» **Your goal**
Please change every "someone who cannot see well" in the data below to "a reader with low vision", leaving all other text unchanged.

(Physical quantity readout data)
--*--

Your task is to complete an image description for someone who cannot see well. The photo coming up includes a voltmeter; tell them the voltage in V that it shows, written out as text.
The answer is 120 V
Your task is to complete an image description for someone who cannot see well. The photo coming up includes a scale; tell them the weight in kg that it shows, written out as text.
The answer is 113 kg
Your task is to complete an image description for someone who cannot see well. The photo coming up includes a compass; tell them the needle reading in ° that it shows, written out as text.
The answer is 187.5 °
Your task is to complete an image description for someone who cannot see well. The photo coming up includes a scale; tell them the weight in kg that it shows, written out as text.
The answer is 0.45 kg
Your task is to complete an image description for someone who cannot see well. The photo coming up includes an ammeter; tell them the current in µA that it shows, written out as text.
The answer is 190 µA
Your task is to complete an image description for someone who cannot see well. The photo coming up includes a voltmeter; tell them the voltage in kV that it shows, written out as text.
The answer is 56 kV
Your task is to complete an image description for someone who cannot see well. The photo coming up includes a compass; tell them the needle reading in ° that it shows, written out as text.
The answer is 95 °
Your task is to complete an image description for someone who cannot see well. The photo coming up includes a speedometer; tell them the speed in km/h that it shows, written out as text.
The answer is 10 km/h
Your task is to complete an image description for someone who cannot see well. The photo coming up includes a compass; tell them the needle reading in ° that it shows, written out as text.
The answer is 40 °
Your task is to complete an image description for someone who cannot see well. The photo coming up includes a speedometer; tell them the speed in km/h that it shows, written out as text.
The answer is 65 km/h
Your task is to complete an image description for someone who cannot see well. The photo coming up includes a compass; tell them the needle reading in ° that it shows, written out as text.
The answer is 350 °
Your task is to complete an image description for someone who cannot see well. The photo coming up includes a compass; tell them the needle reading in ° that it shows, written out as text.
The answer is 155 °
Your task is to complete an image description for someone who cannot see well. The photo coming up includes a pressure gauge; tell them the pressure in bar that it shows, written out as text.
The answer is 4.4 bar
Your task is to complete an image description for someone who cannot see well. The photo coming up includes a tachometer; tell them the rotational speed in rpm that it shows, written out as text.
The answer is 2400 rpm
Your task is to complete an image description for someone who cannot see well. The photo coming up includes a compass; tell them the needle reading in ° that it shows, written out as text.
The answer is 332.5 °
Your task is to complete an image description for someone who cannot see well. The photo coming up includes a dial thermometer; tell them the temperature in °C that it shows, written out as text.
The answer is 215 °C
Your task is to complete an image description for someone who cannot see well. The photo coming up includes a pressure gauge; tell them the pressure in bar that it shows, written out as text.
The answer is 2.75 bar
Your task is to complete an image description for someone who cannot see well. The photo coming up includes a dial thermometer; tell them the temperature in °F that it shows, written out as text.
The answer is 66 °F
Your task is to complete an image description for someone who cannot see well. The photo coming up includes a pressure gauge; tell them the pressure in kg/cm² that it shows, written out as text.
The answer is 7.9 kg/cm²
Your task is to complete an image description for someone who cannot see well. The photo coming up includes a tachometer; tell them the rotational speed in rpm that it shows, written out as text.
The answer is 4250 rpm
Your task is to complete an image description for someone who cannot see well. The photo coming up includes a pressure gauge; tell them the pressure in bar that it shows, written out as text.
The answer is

--*--

» **Answer**
Your task is to complete an image description for a reader with low vision. The photo coming up includes a voltmeter; tell them the voltage in V that it shows, written out as text.
The answer is 120 V
Your task is to complete an image description for a reader with low vision. The photo coming up includes a scale; tell them the weight in kg that it shows, written out as text.
The answer is 113 kg
Your task is to complete an image description for a reader with low vision. The photo coming up includes a compass; tell them the needle reading in ° that it shows, written out as text.
The answer is 187.5 °
Your task is to complete an image description for a reader with low vision. The photo coming up includes a scale; tell them the weight in kg that it shows, written out as text.
The answer is 0.45 kg
Your task is to complete an image description for a reader with low vision. The photo coming up includes an ammeter; tell them the current in µA that it shows, written out as text.
The answer is 190 µA
Your task is to complete an image description for a reader with low vision. The photo coming up includes a voltmeter; tell them the voltage in kV that it shows, written out as text.
The answer is 56 kV
Your task is to complete an image description for a reader with low vision. The photo coming up includes a compass; tell them the needle reading in ° that it shows, written out as text.
The answer is 95 °
Your task is to complete an image description for a reader with low vision. The photo coming up includes a speedometer; tell them the speed in km/h that it shows, written out as text.
The answer is 10 km/h
Your task is to complete an image description for a reader with low vision. The photo coming up includes a compass; tell them the needle reading in ° that it shows, written out as text.
The answer is 40 °
Your task is to complete an image description for a reader with low vision. The photo coming up includes a speedometer; tell them the speed in km/h that it shows, written out as text.
The answer is 65 km/h
Your task is to complete an image description for a reader with low vision. The photo coming up includes a compass; tell them the needle reading in ° that it shows, written out as text.
The answer is 350 °
Your task is to complete an image description for a reader with low vision. The photo coming up includes a compass; tell them the needle reading in ° that it shows, written out as text.
The answer is 155 °
Your task is to complete an image description for a reader with low vision. The photo coming up includes a pressure gauge; tell them the pressure in bar that it shows, written out as text.
The answer is 4.4 bar
Your task is to complete an image description for a reader with low vision. The photo coming up includes a tachometer; tell them the rotational speed in rpm that it shows, written out as text.
The answer is 2400 rpm
Your task is to complete an image description for a reader with low vision. The photo coming up includes a compass; tell them the needle reading in ° that it shows, written out as text.
The answer is 332.5 °
Your task is to complete an image description for a reader with low vision. The photo coming up includes a dial thermometer; tell them the temperature in °C that it shows, written out as text.
The answer is 215 °C
Your task is to complete an image description for a reader with low vision. The photo coming up includes a pressure gauge; tell them the pressure in bar that it shows, written out as text.
The answer is 2.75 bar
Your task is to complete an image description for a reader with low vision. The photo coming up includes a dial thermometer; tell them the temperature in °F that it shows, written out as text.
The answer is 66 °F
Your task is to complete an image description for a reader with low vision. The photo coming up includes a pressure gauge; tell them the pressure in kg/cm² that it shows, written out as text.
The answer is 7.9 kg/cm²
Your task is to complete an image description for a reader with low vision. The photo coming up includes a tachometer; tell them the rotational speed in rpm that it shows, written out as text.
The answer is 4250 rpm
Your task is to complete an image description for a reader with low vision. The photo coming up includes a pressure gauge; tell them the pressure in bar that it shows, written out as text.
The answer is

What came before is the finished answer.